Almost 600 years ago a classical nova exploded in a flash so bright it was seen by astronomers from Seoul in Korea in the Scorpius constellation. It still holds astronomers’ attention today. Michael Shara, an astrophysicist at the American Museum of Natural History, searched for three decades to find the nova first witnessed by the Korean astronomers next to a pair of stars in Scorpius.

Shara’s paper shows part of Harvard photographic plate A 12424 on which the classic nova was recovered. This plate was generated by the 24-inch Bruce telescope at Harvard’s Boyden Station. According to from the Department of Physics at the UFS, the Bruce telescope was still in Arequipa in Peru at Harvard’s Southern Boyden Station when the photographic plate was taken in 1923.

Treasures discovered in the Harvard DASCH archive

“While reading Shara’s paper I realised that four other photographic plates in the paper showing a dwarf nova eruption of the recovered nova between April and June 1942 were generated by another Boyden telescope, the 10-inch Metcalf telescope while at its current home at the Boyden Observatory outside Bloemfontein. The telescope is currently used for educational purposes,” said Prof Hoffman. 

Upon being informed about the contributions of the photographic plates from Boyden Observatory near Bloemfontein, Shara responded: “Many thanks for sharing that really fascinating history and the great images; it would be wonderful to connect the name of the intrepid South African astronomer with the dwarf nova eruption images from 75 years ago! They were really essential in the publication of our SALT/Nature paper. It has garnered much press attention for SALT and South African telescopes, including feature articles in the New York Times, BBC, Science and others.” 

Prof Hoffman and his colleague and Boyden historian Dawid van Jaarsveldt found the historic logbooks in the Harvard DASCH archive and identified Mike Bester as the observer at the Metcalf telescope on the cold winter nights of 6 and 9 June 1942. Bester was an observer at Boyden Observatory for close to 40 years. “These glass plates are now being scanned to form part of the Harvard DASCH archive,” said Prof Hoffman.
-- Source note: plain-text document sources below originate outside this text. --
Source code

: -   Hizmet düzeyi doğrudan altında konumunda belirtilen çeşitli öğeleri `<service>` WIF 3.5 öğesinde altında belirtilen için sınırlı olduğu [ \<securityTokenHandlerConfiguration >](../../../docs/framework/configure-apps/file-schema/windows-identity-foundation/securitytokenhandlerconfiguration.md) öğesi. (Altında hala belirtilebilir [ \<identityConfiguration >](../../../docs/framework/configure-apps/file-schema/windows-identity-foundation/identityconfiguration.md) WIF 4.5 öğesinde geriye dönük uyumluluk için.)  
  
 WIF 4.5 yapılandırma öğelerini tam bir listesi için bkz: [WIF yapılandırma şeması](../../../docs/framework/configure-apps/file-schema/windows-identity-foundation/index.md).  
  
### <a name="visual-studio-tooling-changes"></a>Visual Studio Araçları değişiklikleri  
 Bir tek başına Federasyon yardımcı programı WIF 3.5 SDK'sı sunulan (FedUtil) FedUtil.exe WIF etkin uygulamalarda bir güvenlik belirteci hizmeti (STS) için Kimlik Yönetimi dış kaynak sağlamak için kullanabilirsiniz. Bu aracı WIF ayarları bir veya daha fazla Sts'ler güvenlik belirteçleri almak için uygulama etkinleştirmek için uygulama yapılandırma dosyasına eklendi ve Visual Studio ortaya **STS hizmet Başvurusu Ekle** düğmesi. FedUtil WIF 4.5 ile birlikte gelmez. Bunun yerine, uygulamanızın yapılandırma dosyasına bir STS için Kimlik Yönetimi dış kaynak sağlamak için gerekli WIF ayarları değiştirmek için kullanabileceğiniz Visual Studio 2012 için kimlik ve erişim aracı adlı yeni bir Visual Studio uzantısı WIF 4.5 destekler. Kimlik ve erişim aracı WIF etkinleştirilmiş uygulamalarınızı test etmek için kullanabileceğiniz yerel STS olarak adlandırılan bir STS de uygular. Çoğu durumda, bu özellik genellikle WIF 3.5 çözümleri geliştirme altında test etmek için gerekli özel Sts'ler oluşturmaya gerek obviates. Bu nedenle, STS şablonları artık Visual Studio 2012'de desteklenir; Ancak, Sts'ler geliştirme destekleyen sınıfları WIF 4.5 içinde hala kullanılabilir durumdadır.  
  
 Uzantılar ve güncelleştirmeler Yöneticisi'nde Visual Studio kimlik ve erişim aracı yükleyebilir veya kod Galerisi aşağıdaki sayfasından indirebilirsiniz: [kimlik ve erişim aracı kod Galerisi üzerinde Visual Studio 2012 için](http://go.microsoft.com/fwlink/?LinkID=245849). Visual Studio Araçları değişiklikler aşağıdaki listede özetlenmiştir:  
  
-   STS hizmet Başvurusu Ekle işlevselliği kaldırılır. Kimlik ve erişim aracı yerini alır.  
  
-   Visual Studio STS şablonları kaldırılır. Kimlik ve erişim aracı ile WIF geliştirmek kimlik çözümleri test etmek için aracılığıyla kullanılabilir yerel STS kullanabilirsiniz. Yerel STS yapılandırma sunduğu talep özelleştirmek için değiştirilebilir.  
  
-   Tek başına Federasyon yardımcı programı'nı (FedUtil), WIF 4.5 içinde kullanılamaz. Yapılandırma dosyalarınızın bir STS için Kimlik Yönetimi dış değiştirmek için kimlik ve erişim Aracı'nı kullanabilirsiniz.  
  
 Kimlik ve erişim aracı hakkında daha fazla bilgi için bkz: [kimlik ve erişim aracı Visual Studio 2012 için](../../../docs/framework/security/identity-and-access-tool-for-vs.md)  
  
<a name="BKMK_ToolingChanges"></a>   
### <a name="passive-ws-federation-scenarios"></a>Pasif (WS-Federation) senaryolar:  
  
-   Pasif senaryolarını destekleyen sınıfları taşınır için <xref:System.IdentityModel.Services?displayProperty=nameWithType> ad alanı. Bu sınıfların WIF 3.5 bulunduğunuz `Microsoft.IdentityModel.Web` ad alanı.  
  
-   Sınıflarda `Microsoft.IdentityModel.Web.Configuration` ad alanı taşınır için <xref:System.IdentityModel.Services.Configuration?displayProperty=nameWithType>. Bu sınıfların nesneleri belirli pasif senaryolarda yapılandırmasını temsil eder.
The butterfly effect of stars

In a media statement Shara said that the plates from 1942 indicated that the star system is still “active”. The very bright classical nova had become a dwarf nova, less bright than it was when it was first spotted. Although dwarf novae are less bright, their eruptions repeat, blinking on and off over the course of years. In the 1980s, Shara predicted that novae and nova-like systems were the same stars in different stages of an eruption or morphing cycle. This classical nova, which he found with the help of the photographic plates at the Boyden Observatory, provided evidence that he was right. 

“The white dwarf that shed its hydrogen skin in the 1400s will do so again,” Shara said.